La symbolique cachée de la posture assise chez les femmes
                                Ce geste apparemment anodin que nous répétons machinalement chaque jour raconte en réalité une histoire complexe de codes sociaux et d'héritage culturel. Notre façon de nous installer sur une chaise révèle bien plus que nous ne l'imaginons sur notre rapport au monde et aux attentes genrées.
Un héritage culturel inscrit dans notre posture

Ce mouvement est devenu si naturel qu’on en a oublié son origine. Adopter cette position assise relève pourtant d’un apprentissage social profondément enraciné. Au XVIIIe siècle en Europe, cela représentait un signe distinctif de raffinement et d’éducation, une manière d’afficher son appartenance à la bonne société tout en manifestant une retenue certaine. Les guides de savoir-vivre de l’époque étaient formels : une digne représentante de son sexe se devait d’adopter une attitude réservée et mesurée.
La signification de cette posture varie cependant selon les latitudes. En Asie, particulièrement au Japon et en Corée, le fait d’entrecroiser les membres inférieurs en présence de personnes plus âgées ou dans des circonstances officielles peut être perçu comme un manque de considération. La position idéale y est caractérisée par une assise droite et équilibrée, les deux plantes de pieds reposant à plat sur le sol.

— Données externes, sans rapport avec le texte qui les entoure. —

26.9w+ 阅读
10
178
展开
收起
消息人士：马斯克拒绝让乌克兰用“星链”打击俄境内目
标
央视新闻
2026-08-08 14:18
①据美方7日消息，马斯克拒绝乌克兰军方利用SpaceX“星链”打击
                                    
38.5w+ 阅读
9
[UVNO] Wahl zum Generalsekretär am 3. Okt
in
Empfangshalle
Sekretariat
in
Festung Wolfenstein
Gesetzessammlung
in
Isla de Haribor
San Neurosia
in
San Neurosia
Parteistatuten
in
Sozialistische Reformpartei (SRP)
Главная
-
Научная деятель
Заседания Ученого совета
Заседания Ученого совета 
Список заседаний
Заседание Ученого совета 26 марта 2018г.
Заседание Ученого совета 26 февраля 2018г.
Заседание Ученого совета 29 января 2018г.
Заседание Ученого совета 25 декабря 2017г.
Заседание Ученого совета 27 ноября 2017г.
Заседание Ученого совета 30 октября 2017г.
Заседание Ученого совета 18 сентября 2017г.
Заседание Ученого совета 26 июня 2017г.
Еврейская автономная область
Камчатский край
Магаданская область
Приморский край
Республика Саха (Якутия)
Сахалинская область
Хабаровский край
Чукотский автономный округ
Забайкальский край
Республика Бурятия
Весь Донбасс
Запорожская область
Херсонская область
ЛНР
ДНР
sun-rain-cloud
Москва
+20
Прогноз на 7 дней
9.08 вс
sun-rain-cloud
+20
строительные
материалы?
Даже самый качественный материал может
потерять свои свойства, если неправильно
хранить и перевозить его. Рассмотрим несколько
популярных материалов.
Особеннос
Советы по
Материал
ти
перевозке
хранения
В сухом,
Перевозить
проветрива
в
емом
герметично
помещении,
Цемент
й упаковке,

Preuve qu’un geste apparemment banal peut revêtir des interprétations radicalement opposées selon les traditions locales !
Aujourd’hui encore, ces conventions historiques continuent d’imprégner nos comportements contemporains. Entre les modèles véhiculés par les médias, les règles non écrites et les pressions souvent imperceptibles, cette manière de s’installer demeure pour nombre d’entre nous un réflexe conditionné… quitte à sacrifier parfois notre aisance physique.

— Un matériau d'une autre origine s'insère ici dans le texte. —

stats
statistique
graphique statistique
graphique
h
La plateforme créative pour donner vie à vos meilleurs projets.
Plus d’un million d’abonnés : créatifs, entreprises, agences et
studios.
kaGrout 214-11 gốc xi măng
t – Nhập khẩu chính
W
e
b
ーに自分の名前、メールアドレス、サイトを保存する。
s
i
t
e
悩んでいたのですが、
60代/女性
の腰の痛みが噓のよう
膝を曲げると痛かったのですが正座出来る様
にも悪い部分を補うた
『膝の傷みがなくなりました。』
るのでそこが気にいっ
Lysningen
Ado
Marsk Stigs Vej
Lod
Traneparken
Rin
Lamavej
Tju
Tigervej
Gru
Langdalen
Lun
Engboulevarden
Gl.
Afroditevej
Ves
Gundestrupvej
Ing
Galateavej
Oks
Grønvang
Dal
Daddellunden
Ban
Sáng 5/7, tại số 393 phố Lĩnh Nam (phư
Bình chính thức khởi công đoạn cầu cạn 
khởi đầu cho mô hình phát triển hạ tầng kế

Le langage corporel : ce que notre assise révèle de nous

Au-delà des dimensions culturelles, cette position peut également trahir notre état psychologique du moment. Elle constitue un véritable idiome non verbal : celui de notre corporalité. Nous négligeons souvent à quel point notre attitude physique s’exprime avant même que nous ayons prononcé un seul mot.
Une cuisse reposant sur l’autre, orientée vers notre vis-à-vis ? Cela peut dénoter de l’attention, peut-être même une certaine affinité. Des jambes fermement entrelacées et ramenées vers soi ? Une manifestation de réserve, un besoin d’établir une frontière sécurisante. À l’opposé, une disposition dégagée, les deux pieds solidement posés au sol, peut communiquer une impression de sérénité, d’assurance paisible.
Et saviez-vous que ces attitudes ne sont pas uniformément réparties entre les genres ? Dès le plus jeune âge, les fillettes reçoivent des encouragements – souvent implicites – à « se tenir correctement », à « bien disposer leurs jambes », tandis que les petits garçons bénéficient d’une liberté posturale plus grande, pouvant même s’étaler sans complexe. Une distinction en apparence insignifiante, mais qui en révèle beaucoup sur les rôles sexués que la société nous assigne dès l’enfance.
L’importance de la posture dans l’environnement professionnel

Dans l’espace de travail, durant les réunions, ou même lors d’un recrutement, notre façon de nous asseoir peut affecter l’image que nous projetons. Les recherches en psychologie sociale l’ont abondamment confirmé. Une attitude corporelle tendue risque d’être interprétée comme un déficit de confiance en soi. À l’inverse, une disposition décontractée, stable et bien ancrée transmet un message sans équivoque : « Je suis légitime dans cette position. »
Pour les femmes, cela peut représenter un exercice d’équilibre délicat. Comment concilier confort personnel et projection d’une image compétente et professionnelle, sans céder aux clichés de « la femme trop directive » ou « insuffisamment féminine » ? Effectivement, même dans notre manière de nous asseoir, nous devons fréquemment naviguer entre expression authentique et conformité aux attentes.
Et si nous cessions d’évaluer… notre façon de nous asseoir ?
Au final, ce simple réflexe, si ordinaire et si discret, soulève une question autrement plus fondamentale : celle de l’autonomie corporelle. Pourquoi certaines attitudes restent-elles considérées comme plus « convenables » pour les femmes ? Pourquoi la délicatesse serait-elle valorisée au détriment du bien-être ? Et si nous commencions à questionner ces normes implicites ?
Après tout, prendre place, c’est aussi affirmer sa présence dans l’espace. Il est grand temps que chaque femme puisse le faire en toute liberté, sans justification, sans restriction, et sans craindre le jugement d’autrui.